When compared with other ethnicities, Asians are the most unsatisfied with the health care they received in the United States, previous research has shown. This dissatisfaction with health care partly is caused by health practices in the U.S. clashing with the practices Asian patients and families may be more used to experiencing overseas. Now, researchers at the University of Missouri have found that health care providers perceive South Asians living in the U.S. to be more reluctant than other ethnicities to report pain as well as seek medications to treat the pain they experience near the end of their lives. Researchers say this finding provides an opportunity for health care professionals to deliver better culturally responsive care to South Asian patients and their families.
“In future years, health care workers in the U.S. will provide care to an increasingly diverse group of patients that will include growing numbers of South Asians,” said Karla Washington, PhD, assistant professor in the Department of Family and Community Medicine at the MU School of Medicine and co-author of the study. “It is important to understand the cultural differences in medical practice in South Asia, such as their low use of pain medication, so that health care providers here can better understand the factors that influence their patients’ attitudes toward pain medicines.”
Washington and her colleague Nidhi Khosla, PhD, assistant professor in the Department of Health Sciences at the MU School of Health Professions and lead author of the study, conducted focus groups and individual interviews with health care professionals who had experience providing care to seriously ill South Asian patients and their families. Health care providers told Khosla and Washington that they perceived South Asian patients to have minimalistic attitudes toward medication in general. Further, South Asians may have prior experiences having limited access to pain medication overseas.
“Doctors in South Asia do not routinely ask patients about their pain like they do here,” Khosla said. “In South Asian culture, it is common for patients not to report their pain to avoid burdening others or being seen as weak.”
Khosla said in the U.S., health care providers typically ask patients to rank their pain from one to 10. Those pain scales are not used in South Asia, and people from that region may not be accustomed to discussing pain in that way.
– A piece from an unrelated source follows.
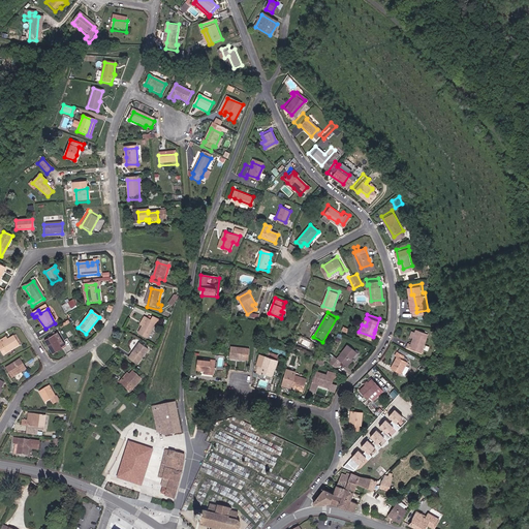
[(145,340),(155,328),(144,318),(137,327),(141,329),(136,334),(145,340)]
In addition, Khosla said participants in the study revealed it is not uncommon for patients in South Asia to be given low-dose pain medications such as Tylenol after surgeries like Cesarean sections and gallbladder removals, which is a stark contrast to the narcotic medications typically prescribed here after similar procedures.
“When treating patients from this region, doctors should consider asking about their unique values and preferences,” Washington said. “Chaplains and social workers also can help facilitate communication between patients and doctors about medications and alternative treatment options that could be more aligned with patients’ spiritual and cultural needs.”
Washington said many South Asian patients and families in this country spent a considerable amount of time living in South Asia, and their experiences with medicines there influence their attitudes about medicine here.
Among Asians, South Asians are a culturally similar group with origins in India, Pakistan, Bangladesh, Nepal, Sri Lanka, Bhutan and Maldives. In 2010, the United States Census reported 3.8 million South Asians were living in the U.S., an increase of more than 80 percent since 2000. In addition, approximately 75 percent of South Asians living in the U.S. were born in a country other than the U.S., with the vast majority having been born in the South Asia region.
The study, “Perspectives of Health Care Providers on U.S. South Asians’ Attitudes Toward Pain Management at End of Life,” recently was published in the American Journal of Hospice and Palliative Medicine.